Task statement – Scan the listing and copy each line where the word "script" is present.

Records –
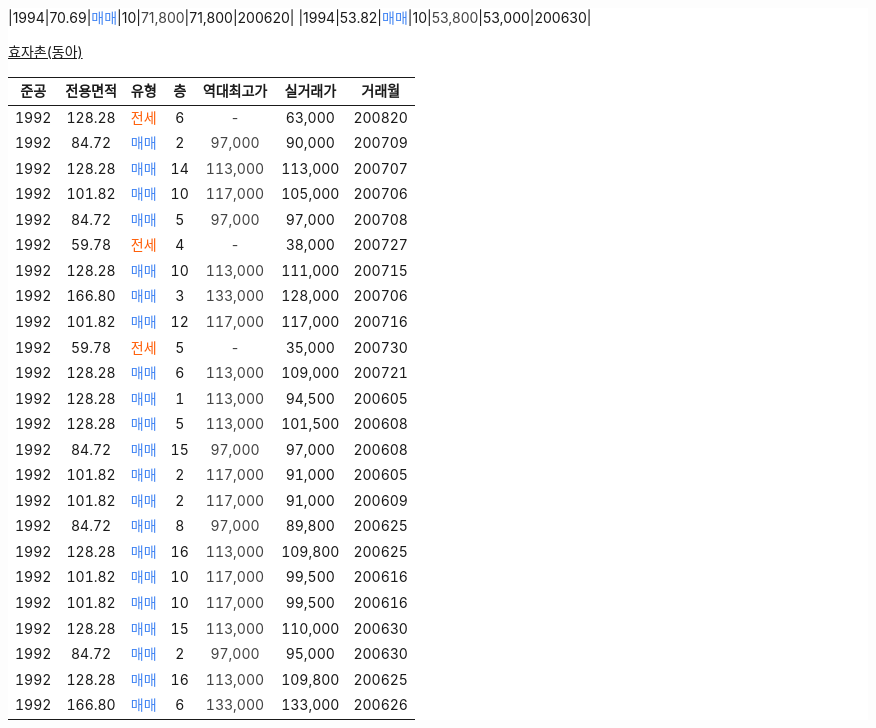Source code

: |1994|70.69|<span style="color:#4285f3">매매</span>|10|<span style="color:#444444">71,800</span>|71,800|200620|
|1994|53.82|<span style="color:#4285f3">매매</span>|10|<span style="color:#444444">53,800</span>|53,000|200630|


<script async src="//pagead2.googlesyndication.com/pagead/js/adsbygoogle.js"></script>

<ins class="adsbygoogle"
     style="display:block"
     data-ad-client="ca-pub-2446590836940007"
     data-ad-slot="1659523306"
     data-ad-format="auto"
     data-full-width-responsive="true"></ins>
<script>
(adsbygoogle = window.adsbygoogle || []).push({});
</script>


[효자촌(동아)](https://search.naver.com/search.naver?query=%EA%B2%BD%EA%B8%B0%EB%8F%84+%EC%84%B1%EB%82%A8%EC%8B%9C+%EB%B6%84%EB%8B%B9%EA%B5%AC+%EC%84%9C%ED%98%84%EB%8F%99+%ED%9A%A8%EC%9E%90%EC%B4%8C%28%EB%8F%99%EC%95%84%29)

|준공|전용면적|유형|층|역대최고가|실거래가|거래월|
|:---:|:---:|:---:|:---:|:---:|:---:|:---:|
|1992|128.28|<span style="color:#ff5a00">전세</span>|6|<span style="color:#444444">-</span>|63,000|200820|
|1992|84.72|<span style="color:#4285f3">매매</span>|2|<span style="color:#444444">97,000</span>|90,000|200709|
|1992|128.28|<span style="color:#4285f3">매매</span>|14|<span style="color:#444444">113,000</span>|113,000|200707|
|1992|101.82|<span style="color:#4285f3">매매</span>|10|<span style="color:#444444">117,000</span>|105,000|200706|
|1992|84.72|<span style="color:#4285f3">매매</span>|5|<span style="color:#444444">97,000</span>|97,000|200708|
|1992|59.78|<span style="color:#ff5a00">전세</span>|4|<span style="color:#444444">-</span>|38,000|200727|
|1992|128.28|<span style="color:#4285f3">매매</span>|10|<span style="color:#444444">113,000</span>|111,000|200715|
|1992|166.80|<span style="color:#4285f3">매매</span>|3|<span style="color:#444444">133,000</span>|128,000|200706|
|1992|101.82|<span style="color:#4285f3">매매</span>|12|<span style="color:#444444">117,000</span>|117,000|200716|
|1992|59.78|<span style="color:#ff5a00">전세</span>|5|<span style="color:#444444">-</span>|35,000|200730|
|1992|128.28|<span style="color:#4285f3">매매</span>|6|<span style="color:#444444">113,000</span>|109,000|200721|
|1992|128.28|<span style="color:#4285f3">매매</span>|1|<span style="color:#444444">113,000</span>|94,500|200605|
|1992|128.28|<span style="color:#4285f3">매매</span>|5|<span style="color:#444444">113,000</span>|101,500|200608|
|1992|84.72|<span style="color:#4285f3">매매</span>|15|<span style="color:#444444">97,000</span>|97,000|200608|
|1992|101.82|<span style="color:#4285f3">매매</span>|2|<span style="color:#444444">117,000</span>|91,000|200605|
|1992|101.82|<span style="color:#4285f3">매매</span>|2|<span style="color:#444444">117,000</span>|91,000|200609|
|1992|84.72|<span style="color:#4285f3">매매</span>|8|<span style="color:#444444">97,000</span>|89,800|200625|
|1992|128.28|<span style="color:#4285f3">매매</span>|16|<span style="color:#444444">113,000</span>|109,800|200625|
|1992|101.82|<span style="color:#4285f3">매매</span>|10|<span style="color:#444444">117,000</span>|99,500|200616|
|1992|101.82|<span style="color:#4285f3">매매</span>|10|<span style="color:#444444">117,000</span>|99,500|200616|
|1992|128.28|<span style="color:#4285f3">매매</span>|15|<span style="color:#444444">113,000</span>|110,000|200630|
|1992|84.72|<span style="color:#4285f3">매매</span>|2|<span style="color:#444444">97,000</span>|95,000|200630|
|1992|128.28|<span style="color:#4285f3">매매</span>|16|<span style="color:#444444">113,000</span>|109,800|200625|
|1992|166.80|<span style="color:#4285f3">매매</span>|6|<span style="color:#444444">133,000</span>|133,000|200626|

Response to this exercise –
<script async src="//pagead2.googlesyndication.com/pagead/js/adsbygoogle.js"></script>
<script>
</script>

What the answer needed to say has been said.